TORONTO -- Summer camps across Canada are gearing up to welcome back campers this summer with modifications to prevent COVID-19 transmission, while preparing contingency measures in case provinces once again impose restrictions on camps.

New Brunswick-based camp consultant Stéphane Richard, who serves as the president of the Canadians Camps Association, says camps are pulling out all the stops to make sure they can safely open this summer.

"Camps across the country… have started getting ready again for the operation of this upcoming summer as early as last fall," said Richard in a phone interview with CTVNews.ca.

To ensure camps are a COVID-safe environment, camp operators have had to make numerous adjustments to their programming. Among the modifications being made include treating each cabin as a household bubble, where campers remain physically distanced from other cabin bubbles. Activities where mask-wearing and distancing isn't possible, such as swimming or meals, would only be done with members of a cabin bubble.

"We're taking things like our regular big camp programs and modifying them, so they're still the same idea, but it's in their cabin bubbles," April Young, who is the camp director of Camp Maple Leaf in Kawartha Lakes, Ont., told CTVNews.ca over the phone.

"As an example, we do a musical theatre program… This year we're still going to do the play. The differences will be that every cabin every bubble gets their own scene of the same play," Young continued.

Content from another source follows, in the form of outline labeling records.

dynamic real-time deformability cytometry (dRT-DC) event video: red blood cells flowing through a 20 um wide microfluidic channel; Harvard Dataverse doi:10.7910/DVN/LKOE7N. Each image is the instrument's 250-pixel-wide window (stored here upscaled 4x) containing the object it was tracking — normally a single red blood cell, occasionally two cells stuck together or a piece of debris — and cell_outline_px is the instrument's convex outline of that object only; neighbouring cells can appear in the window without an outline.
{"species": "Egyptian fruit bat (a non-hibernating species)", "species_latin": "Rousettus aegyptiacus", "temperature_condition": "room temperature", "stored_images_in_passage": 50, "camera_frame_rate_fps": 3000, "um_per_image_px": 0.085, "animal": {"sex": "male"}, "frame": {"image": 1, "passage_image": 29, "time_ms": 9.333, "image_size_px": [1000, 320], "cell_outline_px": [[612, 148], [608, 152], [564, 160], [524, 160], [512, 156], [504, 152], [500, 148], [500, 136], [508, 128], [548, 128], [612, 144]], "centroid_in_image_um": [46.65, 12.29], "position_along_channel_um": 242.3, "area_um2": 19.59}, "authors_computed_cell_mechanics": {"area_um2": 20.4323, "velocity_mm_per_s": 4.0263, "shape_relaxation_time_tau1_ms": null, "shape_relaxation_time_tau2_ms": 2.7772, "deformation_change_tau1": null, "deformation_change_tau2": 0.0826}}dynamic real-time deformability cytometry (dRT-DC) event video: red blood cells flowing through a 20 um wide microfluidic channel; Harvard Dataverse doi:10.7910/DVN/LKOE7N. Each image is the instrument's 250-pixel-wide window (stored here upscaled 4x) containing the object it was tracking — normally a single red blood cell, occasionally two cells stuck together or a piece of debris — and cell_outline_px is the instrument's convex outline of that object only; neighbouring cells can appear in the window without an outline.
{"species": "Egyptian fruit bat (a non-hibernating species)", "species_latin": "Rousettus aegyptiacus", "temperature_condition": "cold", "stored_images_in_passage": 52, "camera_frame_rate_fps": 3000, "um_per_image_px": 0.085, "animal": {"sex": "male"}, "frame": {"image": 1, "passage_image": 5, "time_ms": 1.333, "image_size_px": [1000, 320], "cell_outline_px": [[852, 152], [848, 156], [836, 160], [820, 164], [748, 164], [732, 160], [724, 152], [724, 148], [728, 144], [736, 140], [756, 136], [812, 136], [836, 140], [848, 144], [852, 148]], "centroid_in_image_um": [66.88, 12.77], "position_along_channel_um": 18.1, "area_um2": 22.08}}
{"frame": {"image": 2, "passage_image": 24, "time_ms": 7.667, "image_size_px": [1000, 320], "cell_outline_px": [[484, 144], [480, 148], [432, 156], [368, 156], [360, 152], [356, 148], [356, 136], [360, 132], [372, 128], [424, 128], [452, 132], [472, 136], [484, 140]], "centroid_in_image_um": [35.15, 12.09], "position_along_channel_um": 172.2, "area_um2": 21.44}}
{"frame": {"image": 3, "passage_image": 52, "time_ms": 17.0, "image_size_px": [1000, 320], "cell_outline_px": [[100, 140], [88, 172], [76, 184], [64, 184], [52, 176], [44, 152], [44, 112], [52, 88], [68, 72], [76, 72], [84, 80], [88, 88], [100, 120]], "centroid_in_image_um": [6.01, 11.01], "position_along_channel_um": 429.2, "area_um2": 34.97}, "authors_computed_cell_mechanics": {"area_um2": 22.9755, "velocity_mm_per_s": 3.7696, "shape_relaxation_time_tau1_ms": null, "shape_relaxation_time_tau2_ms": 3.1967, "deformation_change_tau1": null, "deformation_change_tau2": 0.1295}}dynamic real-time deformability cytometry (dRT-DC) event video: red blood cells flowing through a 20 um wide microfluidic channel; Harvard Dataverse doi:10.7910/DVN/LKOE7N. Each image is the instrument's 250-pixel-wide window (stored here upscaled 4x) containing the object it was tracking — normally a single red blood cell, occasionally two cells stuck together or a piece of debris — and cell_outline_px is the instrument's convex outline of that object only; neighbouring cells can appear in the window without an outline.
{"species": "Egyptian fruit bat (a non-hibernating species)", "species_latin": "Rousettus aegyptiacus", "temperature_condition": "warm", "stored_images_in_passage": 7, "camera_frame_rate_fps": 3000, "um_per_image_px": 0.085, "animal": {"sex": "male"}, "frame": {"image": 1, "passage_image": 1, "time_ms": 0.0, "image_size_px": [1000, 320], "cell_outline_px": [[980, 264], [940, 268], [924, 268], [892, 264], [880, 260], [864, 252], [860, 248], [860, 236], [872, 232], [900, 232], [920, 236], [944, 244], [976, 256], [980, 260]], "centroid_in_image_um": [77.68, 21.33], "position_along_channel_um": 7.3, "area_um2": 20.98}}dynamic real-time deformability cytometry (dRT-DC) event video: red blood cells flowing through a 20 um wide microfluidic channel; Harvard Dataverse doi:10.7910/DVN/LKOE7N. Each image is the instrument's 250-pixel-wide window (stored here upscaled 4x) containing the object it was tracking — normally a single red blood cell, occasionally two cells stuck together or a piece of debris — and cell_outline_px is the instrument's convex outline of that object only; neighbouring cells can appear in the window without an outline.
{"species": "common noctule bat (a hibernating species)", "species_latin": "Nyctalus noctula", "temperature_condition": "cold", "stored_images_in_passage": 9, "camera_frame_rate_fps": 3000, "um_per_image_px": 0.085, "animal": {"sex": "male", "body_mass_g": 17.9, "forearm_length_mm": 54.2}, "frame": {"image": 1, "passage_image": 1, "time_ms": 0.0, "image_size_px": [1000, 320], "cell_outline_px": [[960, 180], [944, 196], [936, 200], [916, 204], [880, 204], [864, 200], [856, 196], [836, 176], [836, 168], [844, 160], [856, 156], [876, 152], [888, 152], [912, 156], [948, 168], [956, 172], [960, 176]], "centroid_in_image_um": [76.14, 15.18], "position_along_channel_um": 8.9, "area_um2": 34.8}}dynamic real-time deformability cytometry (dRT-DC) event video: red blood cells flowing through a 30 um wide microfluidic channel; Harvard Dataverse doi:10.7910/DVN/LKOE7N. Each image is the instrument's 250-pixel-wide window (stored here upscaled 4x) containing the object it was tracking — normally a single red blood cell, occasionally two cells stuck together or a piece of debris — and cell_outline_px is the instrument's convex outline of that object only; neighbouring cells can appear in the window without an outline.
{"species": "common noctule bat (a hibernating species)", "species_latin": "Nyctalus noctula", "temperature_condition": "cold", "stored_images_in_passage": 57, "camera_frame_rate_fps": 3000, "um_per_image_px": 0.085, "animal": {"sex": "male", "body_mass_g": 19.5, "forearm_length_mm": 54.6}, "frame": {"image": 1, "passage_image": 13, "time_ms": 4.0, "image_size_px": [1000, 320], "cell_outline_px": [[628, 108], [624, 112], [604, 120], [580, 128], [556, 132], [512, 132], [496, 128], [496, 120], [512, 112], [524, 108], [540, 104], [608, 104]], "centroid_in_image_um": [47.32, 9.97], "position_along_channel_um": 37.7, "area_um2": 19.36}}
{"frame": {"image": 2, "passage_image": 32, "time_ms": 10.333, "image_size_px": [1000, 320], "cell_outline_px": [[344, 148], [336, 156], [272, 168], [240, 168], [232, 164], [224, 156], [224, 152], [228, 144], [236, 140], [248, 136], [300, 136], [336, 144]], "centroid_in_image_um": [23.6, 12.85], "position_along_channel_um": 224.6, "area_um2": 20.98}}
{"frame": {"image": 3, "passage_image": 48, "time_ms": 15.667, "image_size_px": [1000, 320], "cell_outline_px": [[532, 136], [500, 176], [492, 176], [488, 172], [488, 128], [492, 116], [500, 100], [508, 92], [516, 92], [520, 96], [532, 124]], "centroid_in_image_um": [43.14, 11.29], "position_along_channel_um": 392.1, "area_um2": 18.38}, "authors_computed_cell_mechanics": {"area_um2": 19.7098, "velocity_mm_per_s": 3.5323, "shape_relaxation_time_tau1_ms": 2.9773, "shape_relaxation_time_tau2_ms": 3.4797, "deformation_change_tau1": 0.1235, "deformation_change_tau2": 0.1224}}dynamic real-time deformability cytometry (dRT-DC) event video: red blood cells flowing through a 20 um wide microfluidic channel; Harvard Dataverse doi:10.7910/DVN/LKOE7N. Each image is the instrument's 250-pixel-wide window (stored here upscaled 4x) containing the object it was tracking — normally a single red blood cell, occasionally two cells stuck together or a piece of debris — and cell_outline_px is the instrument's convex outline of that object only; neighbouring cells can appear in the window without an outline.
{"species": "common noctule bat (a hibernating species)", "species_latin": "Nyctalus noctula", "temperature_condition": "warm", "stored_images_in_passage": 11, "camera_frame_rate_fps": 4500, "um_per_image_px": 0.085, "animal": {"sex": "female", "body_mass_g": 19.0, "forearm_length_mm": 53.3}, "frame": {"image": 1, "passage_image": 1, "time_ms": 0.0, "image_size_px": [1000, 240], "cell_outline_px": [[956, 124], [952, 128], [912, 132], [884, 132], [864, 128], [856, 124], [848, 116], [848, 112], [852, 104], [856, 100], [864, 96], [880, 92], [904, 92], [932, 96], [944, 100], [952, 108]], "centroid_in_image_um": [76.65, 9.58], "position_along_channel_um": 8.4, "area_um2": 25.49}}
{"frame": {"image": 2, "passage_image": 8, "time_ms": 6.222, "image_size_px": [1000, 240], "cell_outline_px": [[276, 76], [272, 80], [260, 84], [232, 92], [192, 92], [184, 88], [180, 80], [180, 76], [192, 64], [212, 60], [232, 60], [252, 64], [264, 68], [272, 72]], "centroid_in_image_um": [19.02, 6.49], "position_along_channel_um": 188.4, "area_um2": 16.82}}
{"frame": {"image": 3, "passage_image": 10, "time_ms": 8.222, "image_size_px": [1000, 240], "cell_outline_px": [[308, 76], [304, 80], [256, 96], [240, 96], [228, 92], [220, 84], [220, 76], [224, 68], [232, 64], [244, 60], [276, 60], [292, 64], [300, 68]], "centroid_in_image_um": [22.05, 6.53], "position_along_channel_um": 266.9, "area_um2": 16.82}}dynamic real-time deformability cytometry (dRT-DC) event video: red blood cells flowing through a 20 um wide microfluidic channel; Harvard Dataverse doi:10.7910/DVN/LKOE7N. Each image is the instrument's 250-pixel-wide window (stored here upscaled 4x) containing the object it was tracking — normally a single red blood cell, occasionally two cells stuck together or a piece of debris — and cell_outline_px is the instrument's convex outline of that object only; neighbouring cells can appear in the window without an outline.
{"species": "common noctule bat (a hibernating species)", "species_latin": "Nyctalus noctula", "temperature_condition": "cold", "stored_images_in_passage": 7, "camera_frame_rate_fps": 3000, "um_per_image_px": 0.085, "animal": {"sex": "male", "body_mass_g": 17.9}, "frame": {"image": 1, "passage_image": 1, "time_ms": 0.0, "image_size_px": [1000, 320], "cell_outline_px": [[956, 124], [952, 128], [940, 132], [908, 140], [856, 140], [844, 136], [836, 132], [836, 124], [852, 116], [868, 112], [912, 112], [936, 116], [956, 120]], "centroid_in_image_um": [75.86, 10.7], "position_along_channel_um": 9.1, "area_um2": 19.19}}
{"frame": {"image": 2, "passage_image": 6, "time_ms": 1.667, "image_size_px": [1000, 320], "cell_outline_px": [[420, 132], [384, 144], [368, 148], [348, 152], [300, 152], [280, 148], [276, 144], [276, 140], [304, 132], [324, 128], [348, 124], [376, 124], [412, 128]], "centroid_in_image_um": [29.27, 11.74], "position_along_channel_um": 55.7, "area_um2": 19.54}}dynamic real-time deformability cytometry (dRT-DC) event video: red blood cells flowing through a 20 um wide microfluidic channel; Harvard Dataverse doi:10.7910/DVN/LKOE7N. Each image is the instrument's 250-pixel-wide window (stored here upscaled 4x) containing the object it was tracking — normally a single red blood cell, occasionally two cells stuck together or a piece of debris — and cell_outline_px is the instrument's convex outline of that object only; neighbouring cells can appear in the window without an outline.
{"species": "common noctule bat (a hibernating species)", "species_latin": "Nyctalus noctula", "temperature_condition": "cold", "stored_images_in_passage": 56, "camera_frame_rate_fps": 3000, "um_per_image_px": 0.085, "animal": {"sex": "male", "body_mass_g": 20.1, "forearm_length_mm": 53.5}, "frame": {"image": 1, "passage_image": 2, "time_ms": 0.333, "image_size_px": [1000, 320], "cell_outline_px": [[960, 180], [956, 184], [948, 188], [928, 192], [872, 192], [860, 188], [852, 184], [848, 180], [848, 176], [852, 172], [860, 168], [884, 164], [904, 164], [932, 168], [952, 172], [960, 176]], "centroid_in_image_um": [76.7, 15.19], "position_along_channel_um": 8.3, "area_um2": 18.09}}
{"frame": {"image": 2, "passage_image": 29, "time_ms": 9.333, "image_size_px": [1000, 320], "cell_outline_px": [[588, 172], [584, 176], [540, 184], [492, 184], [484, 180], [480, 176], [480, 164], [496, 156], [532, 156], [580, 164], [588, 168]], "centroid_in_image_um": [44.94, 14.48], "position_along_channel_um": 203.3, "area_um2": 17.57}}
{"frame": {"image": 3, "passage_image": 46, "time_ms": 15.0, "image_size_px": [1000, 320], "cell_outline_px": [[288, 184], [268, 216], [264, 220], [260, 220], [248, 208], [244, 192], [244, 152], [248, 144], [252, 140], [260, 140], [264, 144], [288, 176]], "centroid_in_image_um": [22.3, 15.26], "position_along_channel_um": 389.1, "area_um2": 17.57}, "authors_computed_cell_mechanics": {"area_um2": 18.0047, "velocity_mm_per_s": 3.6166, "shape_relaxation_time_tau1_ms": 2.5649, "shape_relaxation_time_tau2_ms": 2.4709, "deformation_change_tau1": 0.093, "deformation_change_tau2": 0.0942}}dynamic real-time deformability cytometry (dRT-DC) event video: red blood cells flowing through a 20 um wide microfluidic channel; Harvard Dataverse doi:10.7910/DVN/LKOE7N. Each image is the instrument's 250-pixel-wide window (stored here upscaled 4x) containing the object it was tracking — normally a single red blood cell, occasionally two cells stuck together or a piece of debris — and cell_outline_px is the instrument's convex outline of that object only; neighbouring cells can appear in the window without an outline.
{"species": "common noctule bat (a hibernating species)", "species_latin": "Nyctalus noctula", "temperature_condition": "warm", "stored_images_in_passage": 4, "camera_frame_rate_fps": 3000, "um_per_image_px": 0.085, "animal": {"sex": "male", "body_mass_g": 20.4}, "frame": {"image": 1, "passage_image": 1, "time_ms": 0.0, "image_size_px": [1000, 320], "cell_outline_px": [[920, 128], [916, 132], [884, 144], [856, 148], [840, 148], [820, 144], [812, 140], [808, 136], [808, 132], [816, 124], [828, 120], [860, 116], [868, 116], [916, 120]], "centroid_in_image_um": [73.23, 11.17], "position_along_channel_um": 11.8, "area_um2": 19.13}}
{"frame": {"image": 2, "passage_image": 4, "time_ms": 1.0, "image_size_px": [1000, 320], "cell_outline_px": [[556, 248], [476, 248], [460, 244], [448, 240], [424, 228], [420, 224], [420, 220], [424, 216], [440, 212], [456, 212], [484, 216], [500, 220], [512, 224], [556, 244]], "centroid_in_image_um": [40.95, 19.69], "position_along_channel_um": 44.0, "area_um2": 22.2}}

Repeat PCR tests for incoming campers are also part of the strategy, said Jack Goodman, who is the owner and director of Camp New Moon in Baysville, Ont. and chair of the Ontario Camps Association's COVID-19 task force.

"In the days leading up to camp they would undergo testing, they would be required to the best of their abilities, isolate, restrict their exposure to the general community, and upon arrival at camp, they would undergo subsequent testing," Goodman told CTVNews.ca over the phone.

At Camp New Moon, Goodman says he's also purchased large tents in order to expand the dining area.

"We are accustomed to a lot of cheering and singing songs in the dining room, we're going to have to export that to the outdoors," said Goodman.

Other health measures include and regular sanitization of shared spaces and limiting non-essential entry into the camp, camp operators say.

"We're confident that camps can adapt and provide a very safe environment for kids and staff," said Goodman.

Camp operators say they've been working with local and provincial health authorities to determine some of the finer details of these health guidelines, such as the ideal capacity for cabin bubbles and sleeping quarters.

"There's still some obviously key questions that are being discussed with public health and hopefully those answers will be provided soon," said Richard.

But camps are also preparing for the worst-case scenario. If COVID-19 case counts rise again and cause provincial governments to impose lockdown measures that shut down camps, camp operators say they'll convert their campgrounds to a family retreat or resort and offer cabin rentals to families.

"That's what a lot of camps are looking at as a very last choice, pivot option," said Goodman.

Last summer, overnight camps in almost every province were forced to closed with no time left to make contingency plans. Some camps held activities over Zoom while others, like Camp Maple Leaf, mailed would-be campers an envelope filled with activities.

"It's something to say, 'Hey, we didn't forget about you and we're all still family,'" Young said.

Although many camps have been able to stay afloat through federal programs such as the Canada Emergency Wage Subsidy and the Canada Emergency Rent Subsidy, the Canadian Camps Association says over 400 camps, or 57 per cent of Canadian camps, could face bankruptcy by December 2021.

"It could take us another 30, 40 or 50 years to recover the amount of camps that we lose, if we could ever. And that means then instead of serving three million Canadian kids on an annual basis, we may only serve 1.5 or one million," said Richard.